### Objectif
Recopiez mot pour mot le passage de l'extrait sur la plage allant de « Un esprit sain » jusqu'à « lèvres. Ou presque. » inclus.

### Extrait source
┌────────

Un esprit sain sur une paire de seins…
Seuls sur le sable… – ou l’étrange comportement du vacancier
!Jouons avec Tata Stellou! Ferme les yeux (ça va être pratique pour lire la suite), et imagine la plage idéale. Dans tes rêves, elle est aussi déserte que le crâne de Fab*, non ? Pourtant, cet été, tu iras probablement t’étaler sur une plage bondée comme un Ikéa le samedi après-midi.
* une petite vanne de temps en temps…
En râlant un peu, tu chercheras l’emplacement idéal parmi les chairs luisantes de crème solaire. Tu meugleras quand de charmants bambins te balanceront du sable, tu grogneras au bruit des raquettes de plage, mais toi le pitbull des villes, tu adopteras bientôt la placidité d’un veau marin. C’est l’effet magique de la plage : malgré une légère agoraphobie et des rêves de criques sauvages, le plagiste plonge dans la foule le sourire aux lèvres. Ou presque.
– Bonjour mademoiselle…
– ‘Jour.
– Dites, ce serait pas vous qui venez de nous balancer ce Tampax ?
– Si. Chuis sympa, il était pas usagé.
– Ca vous prend souvent ?
– Ben je vous aurais bien balancé une petite pierraille mais j’ai la flemme de bouger de mon emplacement, alors…
– Va falloir cesser, hein.
– J’arrêterai que si vous arrêtez le djembé.
– Attendez… On dérange personne, nous.
– Ah bon ? Ben vu le nombre de vacanciers à boules quies présents dans cette zone, ça m’étonnerait.
– Hey, relax ma colombe, c’est que de la zik…
– Et mon cul, c’est du poulet ?
– Plutôt de la rillette.
– Sapajou !! Tu veux la guerre ? Tu vas l’avoir…
Sapajou : primate platyrhinien appartenant à la famille des cébidés. Un singe, quoi.
Panique à la plage – ou l’attaque du tube de l’été
La plage a beau être un monde un peu à part, un glaçon posé sur le Ricard quotidien, elle n’échappe pas aux lois du marketing. C’est ainsi qu’elle subit les assauts d’une bien étrange coutume : celle du tube de l’été.

└────────

### Données fournies

┌────────

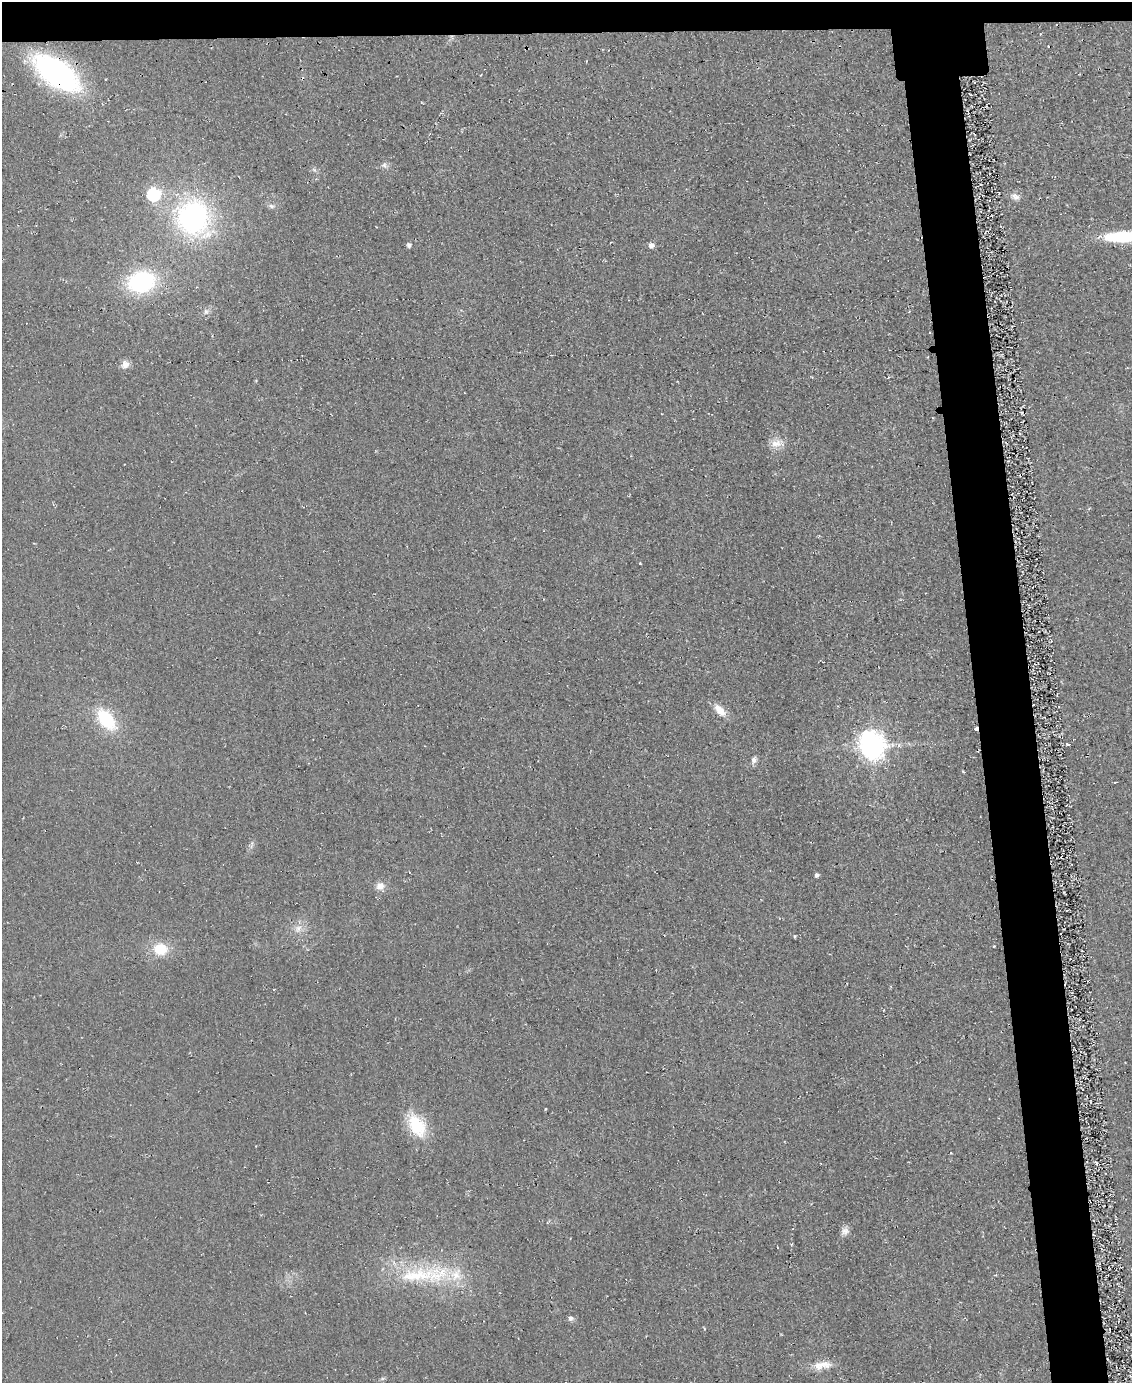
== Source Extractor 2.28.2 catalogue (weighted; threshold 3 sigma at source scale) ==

└────────

### Réponse rédigée
Un esprit sain sur une paire de seins…
Seuls sur le sable… – ou l’étrange comportement du vacancier
!Jouons avec Tata Stellou! Ferme les yeux (ça va être pratique pour lire la suite), et imagine la plage idéale. Dans tes rêves, elle est aussi déserte que le crâne de Fab*, non ? Pourtant, cet été, tu iras probablement t’étaler sur une plage bondée comme un Ikéa le samedi après-midi.
* une petite vanne de temps en temps…
En râlant un peu, tu chercheras l’emplacement idéal parmi les chairs luisantes de crème solaire. Tu meugleras quand de charmants bambins te balanceront du sable, tu grogneras au bruit des raquettes de plage, mais toi le pitbull des villes, tu adopteras bientôt la placidité d’un veau marin. C’est l’effet magique de la plage : malgré une légère agoraphobie et des rêves de criques sauvages, le plagiste plonge dans la foule le sourire aux lèvres. Ou presque.